Christmas is a time that see’s a huge demand in the purchasing of electronic goods, be it something for the kitchen, a new games console or a DVD player. This increase in the purchasing of electrical goods also results in a lot of what’s known as Waste Electrical and Electronic Equipment, or put more simply, WEEE. WEEE waste or electronic waste can mean anything from a toaster to a hairdryer to a radio through to an old video recorder or microwave oven.

During the year we enlisted the help of WEEE Man to raise the issue and profile of electrical waste and to encourage more recycling of small and large electrical appliances. Now that Christmas is nearly upon us, we thought we’d take the opportunity to reinforce the message again using the advert below.

This is aimed at encouraging everyone that has old and redundant items of electronic waste to dispose of them properly, which means not putting them into your black refuse bin where they will only get incinerated.

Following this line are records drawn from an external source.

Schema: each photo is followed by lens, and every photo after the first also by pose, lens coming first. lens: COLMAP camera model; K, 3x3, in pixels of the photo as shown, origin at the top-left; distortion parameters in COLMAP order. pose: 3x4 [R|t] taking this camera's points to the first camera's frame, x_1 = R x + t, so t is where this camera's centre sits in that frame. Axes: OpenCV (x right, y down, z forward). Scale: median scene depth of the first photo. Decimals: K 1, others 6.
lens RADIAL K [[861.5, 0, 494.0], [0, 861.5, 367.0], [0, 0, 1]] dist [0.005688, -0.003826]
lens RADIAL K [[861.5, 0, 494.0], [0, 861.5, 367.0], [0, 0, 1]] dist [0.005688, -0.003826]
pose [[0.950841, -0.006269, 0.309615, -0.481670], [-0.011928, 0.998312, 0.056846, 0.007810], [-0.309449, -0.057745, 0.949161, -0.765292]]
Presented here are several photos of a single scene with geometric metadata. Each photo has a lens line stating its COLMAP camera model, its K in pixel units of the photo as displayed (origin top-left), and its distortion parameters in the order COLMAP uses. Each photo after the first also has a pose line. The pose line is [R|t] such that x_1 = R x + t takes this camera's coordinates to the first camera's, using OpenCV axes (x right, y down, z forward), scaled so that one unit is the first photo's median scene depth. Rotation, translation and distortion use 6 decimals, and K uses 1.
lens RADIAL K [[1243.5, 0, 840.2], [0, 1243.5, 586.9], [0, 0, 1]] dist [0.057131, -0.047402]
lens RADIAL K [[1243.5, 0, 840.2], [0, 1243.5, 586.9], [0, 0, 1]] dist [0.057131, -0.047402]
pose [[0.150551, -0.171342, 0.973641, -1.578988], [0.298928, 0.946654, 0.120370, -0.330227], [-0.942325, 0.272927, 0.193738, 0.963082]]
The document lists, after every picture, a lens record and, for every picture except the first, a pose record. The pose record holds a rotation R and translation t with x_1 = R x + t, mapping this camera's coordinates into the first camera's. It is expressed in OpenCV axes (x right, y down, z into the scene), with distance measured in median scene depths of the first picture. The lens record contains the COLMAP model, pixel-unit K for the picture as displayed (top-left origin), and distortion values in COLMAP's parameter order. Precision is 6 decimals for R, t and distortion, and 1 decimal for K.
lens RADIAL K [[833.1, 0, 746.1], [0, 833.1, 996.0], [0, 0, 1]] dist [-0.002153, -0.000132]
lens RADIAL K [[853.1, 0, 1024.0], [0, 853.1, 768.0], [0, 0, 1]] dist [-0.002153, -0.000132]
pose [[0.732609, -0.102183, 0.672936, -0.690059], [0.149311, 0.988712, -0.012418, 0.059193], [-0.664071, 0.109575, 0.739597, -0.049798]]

If items of electronic waste are simply incinerated then the opportunity to recycle them will be completely lost and a resource wasted. Instead, this kind of waste can be taken to either our Reuse and Recycle Centre at Landmann Way or taken to one of our 6 small appliance banks that are dotted around the borough which can be found if you click on the following link https://recycleforlewisham.com/recycling-map/

Also, if you are considering purchasing a new item as a replacement for something you already have in the January sales, why not ask the electrical store if they will take the redundant item off you if it no longer works. And of course, don’t forget that we can also take all your old batteries through our kerbside battery collection scheme or through our many battery collection points in the libraries.